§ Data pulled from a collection
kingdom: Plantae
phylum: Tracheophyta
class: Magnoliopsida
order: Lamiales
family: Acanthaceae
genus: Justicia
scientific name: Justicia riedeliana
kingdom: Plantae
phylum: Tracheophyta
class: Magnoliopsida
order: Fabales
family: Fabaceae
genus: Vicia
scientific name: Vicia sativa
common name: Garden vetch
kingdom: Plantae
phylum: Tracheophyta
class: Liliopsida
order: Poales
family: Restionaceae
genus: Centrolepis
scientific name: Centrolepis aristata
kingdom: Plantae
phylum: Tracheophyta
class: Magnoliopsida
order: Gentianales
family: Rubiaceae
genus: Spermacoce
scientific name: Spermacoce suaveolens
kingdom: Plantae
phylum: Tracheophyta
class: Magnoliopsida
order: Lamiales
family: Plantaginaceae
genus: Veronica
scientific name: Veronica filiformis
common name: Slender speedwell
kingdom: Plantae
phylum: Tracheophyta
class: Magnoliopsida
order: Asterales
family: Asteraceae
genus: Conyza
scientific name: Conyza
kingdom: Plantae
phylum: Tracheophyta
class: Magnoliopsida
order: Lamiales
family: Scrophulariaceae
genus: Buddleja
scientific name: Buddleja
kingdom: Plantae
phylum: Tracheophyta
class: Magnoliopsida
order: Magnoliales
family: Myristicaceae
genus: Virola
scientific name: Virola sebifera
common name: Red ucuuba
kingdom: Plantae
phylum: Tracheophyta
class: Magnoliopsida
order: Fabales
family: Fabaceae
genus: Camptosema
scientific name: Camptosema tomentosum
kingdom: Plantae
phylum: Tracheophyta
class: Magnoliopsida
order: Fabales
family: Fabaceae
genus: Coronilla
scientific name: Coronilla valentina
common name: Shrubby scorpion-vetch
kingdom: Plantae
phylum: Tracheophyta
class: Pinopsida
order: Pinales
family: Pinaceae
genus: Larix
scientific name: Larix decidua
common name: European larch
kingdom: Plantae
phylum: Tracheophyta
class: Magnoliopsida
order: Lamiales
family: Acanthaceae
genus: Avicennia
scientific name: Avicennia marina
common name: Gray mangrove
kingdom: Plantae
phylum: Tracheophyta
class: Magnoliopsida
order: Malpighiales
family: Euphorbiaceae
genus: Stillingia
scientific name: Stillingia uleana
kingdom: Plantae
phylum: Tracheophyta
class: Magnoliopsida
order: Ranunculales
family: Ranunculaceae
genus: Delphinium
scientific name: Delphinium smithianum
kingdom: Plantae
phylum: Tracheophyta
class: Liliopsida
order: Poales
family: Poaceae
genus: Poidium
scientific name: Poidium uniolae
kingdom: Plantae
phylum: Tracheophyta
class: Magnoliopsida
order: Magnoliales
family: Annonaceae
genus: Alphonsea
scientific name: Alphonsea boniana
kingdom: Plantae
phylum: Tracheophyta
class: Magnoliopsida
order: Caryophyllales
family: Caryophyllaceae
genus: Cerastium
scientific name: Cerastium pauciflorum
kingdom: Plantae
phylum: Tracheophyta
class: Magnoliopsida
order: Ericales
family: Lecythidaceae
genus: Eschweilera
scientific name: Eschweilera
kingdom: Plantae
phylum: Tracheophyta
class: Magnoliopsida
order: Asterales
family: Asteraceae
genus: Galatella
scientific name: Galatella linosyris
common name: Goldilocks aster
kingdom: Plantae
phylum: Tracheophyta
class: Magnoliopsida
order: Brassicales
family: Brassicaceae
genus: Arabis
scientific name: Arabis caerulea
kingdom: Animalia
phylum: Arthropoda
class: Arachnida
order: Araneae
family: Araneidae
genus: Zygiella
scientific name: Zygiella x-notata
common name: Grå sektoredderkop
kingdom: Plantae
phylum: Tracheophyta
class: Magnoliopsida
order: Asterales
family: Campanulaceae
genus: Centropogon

§ What needs to be done
Can you return every line of the rows above, character for character and in the same order?

§ Written answer
kingdom: Plantae
phylum: Tracheophyta
class: Magnoliopsida
order: Lamiales
family: Acanthaceae
genus: Justicia
scientific name: Justicia riedeliana
kingdom: Plantae
phylum: Tracheophyta
class: Magnoliopsida
order: Fabales
family: Fabaceae
genus: Vicia
scientific name: Vicia sativa
common name: Garden vetch
kingdom: Plantae
phylum: Tracheophyta
class: Liliopsida
order: Poales
family: Restionaceae
genus: Centrolepis
scientific name: Centrolepis aristata
kingdom: Plantae
phylum: Tracheophyta
class: Magnoliopsida
order: Gentianales
family: Rubiaceae
genus: Spermacoce
scientific name: Spermacoce suaveolens
kingdom: Plantae
phylum: Tracheophyta
class: Magnoliopsida
order: Lamiales
family: Plantaginaceae
genus: Veronica
scientific name: Veronica filiformis
common name: Slender speedwell
kingdom: Plantae
phylum: Tracheophyta
class: Magnoliopsida
order: Asterales
family: Asteraceae
genus: Conyza
scientific name: Conyza
kingdom: Plantae
phylum: Tracheophyta
class: Magnoliopsida
order: Lamiales
family: Scrophulariaceae
genus: Buddleja
scientific name: Buddleja
kingdom: Plantae
phylum: Tracheophyta
class: Magnoliopsida
order: Magnoliales
family: Myristicaceae
genus: Virola
scientific name: Virola sebifera
common name: Red ucuuba
kingdom: Plantae
phylum: Tracheophyta
class: Magnoliopsida
order: Fabales
family: Fabaceae
genus: Camptosema
scientific name: Camptosema tomentosum
kingdom: Plantae
phylum: Tracheophyta
class: Magnoliopsida
order: Fabales
family: Fabaceae
genus: Coronilla
scientific name: Coronilla valentina
common name: Shrubby scorpion-vetch
kingdom: Plantae
phylum: Tracheophyta
class: Pinopsida
order: Pinales
family: Pinaceae
genus: Larix
scientific name: Larix decidua
common name: European larch
kingdom: Plantae
phylum: Tracheophyta
class: Magnoliopsida
order: Lamiales
family: Acanthaceae
genus: Avicennia
scientific name: Avicennia marina
common name: Gray mangrove
kingdom: Plantae
phylum: Tracheophyta
class: Magnoliopsida
order: Malpighiales
family: Euphorbiaceae
genus: Stillingia
scientific name: Stillingia uleana
kingdom: Plantae
phylum: Tracheophyta
class: Magnoliopsida
order: Ranunculales
family: Ranunculaceae
genus: Delphinium
scientific name: Delphinium smithianum
kingdom: Plantae
phylum: Tracheophyta
class: Liliopsida
order: Poales
family: Poaceae
genus: Poidium
scientific name: Poidium uniolae
kingdom: Plantae
phylum: Tracheophyta
class: Magnoliopsida
order: Magnoliales
family: Annonaceae
genus: Alphonsea
scientific name: Alphonsea boniana
kingdom: Plantae
phylum: Tracheophyta
class: Magnoliopsida
order: Caryophyllales
family: Caryophyllaceae
genus: Cerastium
scientific name: Cerastium pauciflorum
kingdom: Plantae
phylum: Tracheophyta
class: Magnoliopsida
order: Ericales
family: Lecythidaceae
genus: Eschweilera
scientific name: Eschweilera
kingdom: Plantae
phylum: Tracheophyta
class: Magnoliopsida
order: Asterales
family: Asteraceae
genus: Galatella
scientific name: Galatella linosyris
common name: Goldilocks aster
kingdom: Plantae
phylum: Tracheophyta
class: Magnoliopsida
order: Brassicales
family: Brassicaceae
genus: Arabis
scientific name: Arabis caerulea
kingdom: Animalia
phylum: Arthropoda
class: Arachnida
order: Araneae
family: Araneidae
genus: Zygiella
scientific name: Zygiella x-notata
common name: Grå sektoredderkop
kingdom: Plantae
phylum: Tracheophyta
class: Magnoliopsida
order: Asterales
family: Campanulaceae
genus: Centropogon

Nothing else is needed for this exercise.